In other words, if you expect that a break in compatibility will cause fewer bugs than it fixes, then it's acceptable.


Anonymous said...

Well, backwards compatibility is very critical indeed. Once built, we often can't and won't be able to switch a complete infrastructure (as in technological, usability-wise, as well as policy-wise). Banks are still using their old Fortran-code that wasn't even suppose to make it to the year 2K. All modern operation systems are still using the C++ calling convention. We have the knowledge, we have the technology, yet we can't just upgrade everything at once.

So in a way, Backwards compatibility is also the worst enemy. It slows down progress until it bogs down completely. However good your idea is, if it's revolutionary its not going to succeed. Better make sure its has a good and solid foundation before it ever gets popular and people start to depend on it.

Any new technology starts as a toy. At some point, we'll become dependent. From this point on backwards compatibility will block any substiancial growth.

So perhaps, computer scientists are looking in the wrong direction. The current know-how and technology could offer much more. Yet in the everyday practicality we see little of all this potential. How did the world of theory and practise ever get so seperated? Perhaps the theorist (like yourself) should focus on a different problem.

I would formulate this problem as:
How do have not-so-great-solution-after-all x evolve to a-much-better-solution y?.'

Esspecially in programming languages you can often see this happening. Rather than switching to a pure OO system, most people switched from C to C++. Rather than switching from C++ to Haskell, most are switching from C++ to C# + Generics + LINQ.

The ideas will be incorporated, but the revolution will never take place. Backwards compatibility on all the different meta-levels rules with a iron fist.

Anonymous said...


I'm surprised the committee is willing to break things, even with the reward of fixing something else.

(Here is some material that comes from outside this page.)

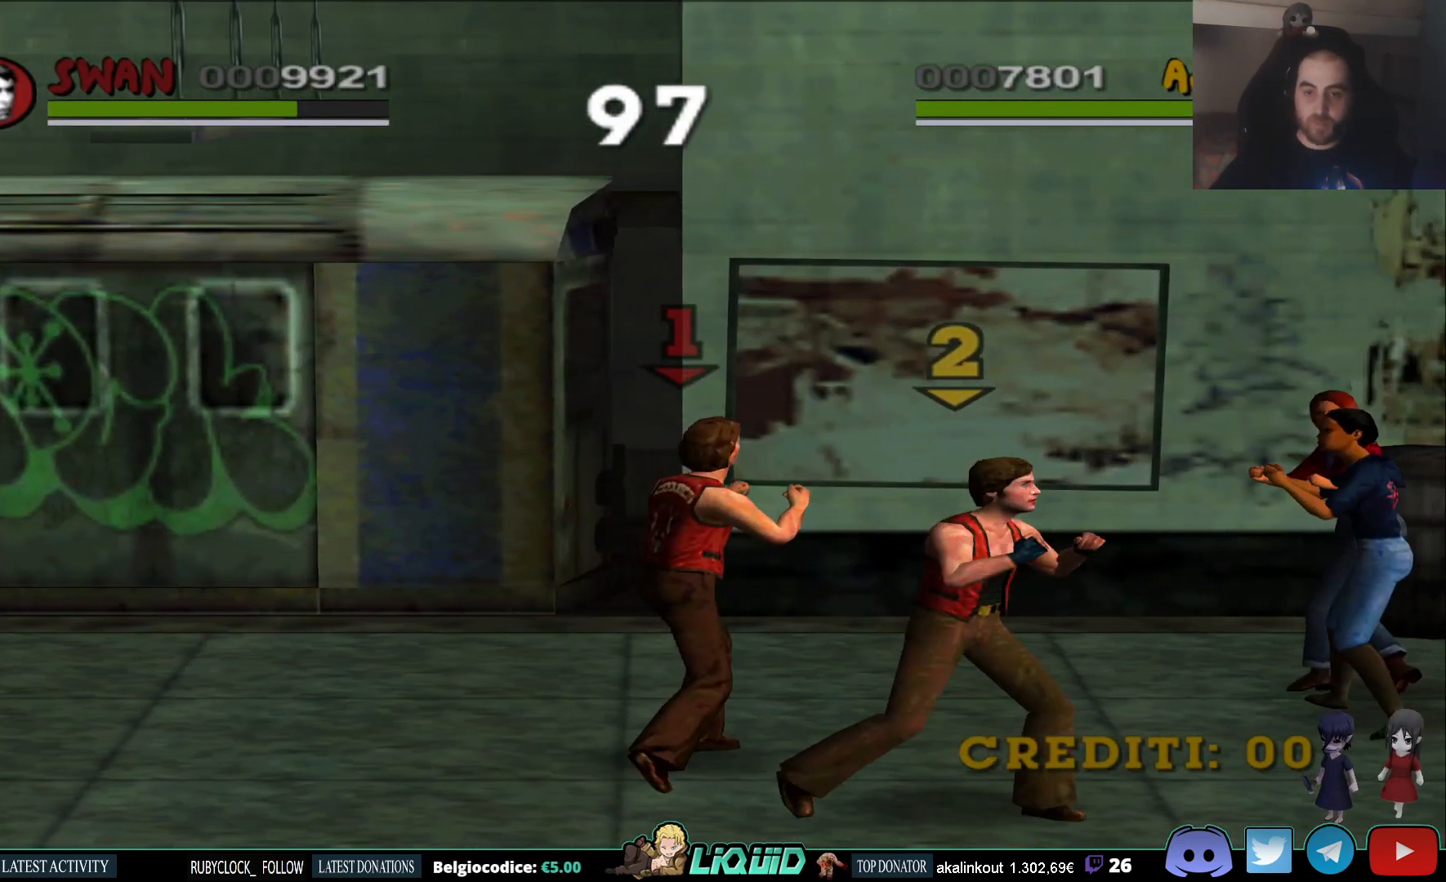
{"buttons": [], "left_stick": "up-right", "right_stick": "center", "events": []}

Recently, the Ocaml team silently changed the behavior of a library function to conform to the documentation. The function had been there for ten years, just as it was. Then they decided to change it, on the rationale that it should conform to the documentation. The scale was something like they had changed a fold-left to a fold-right.

This broke a lot of programs needlessly (including ours) and we wasted time trying to figure out why one guy's build was behaving differently, before realizing it was the standard library. Worse yet, now we have to do a version check to see which version of the function is running (and Ocaml doesn't provide a reasonable facility for this, so we do string comparisons at runtime).

When the Ocaml developers realized that the function & documentation had been out of sync, they should have immediately deduced that either a) everyone was depending on the behavior and not the documentation, or b) no one had ever used the function. Either way, they should have added a new function, with a new name, to do the other kind of fold, and fixed the documentation of the existing function.

Anyway, I hope the ECMA team is not going to do that: break a lot of programs and then point to some areas where the language is cleaner. In some sense, language standards don't have bugs; they JUST ARE!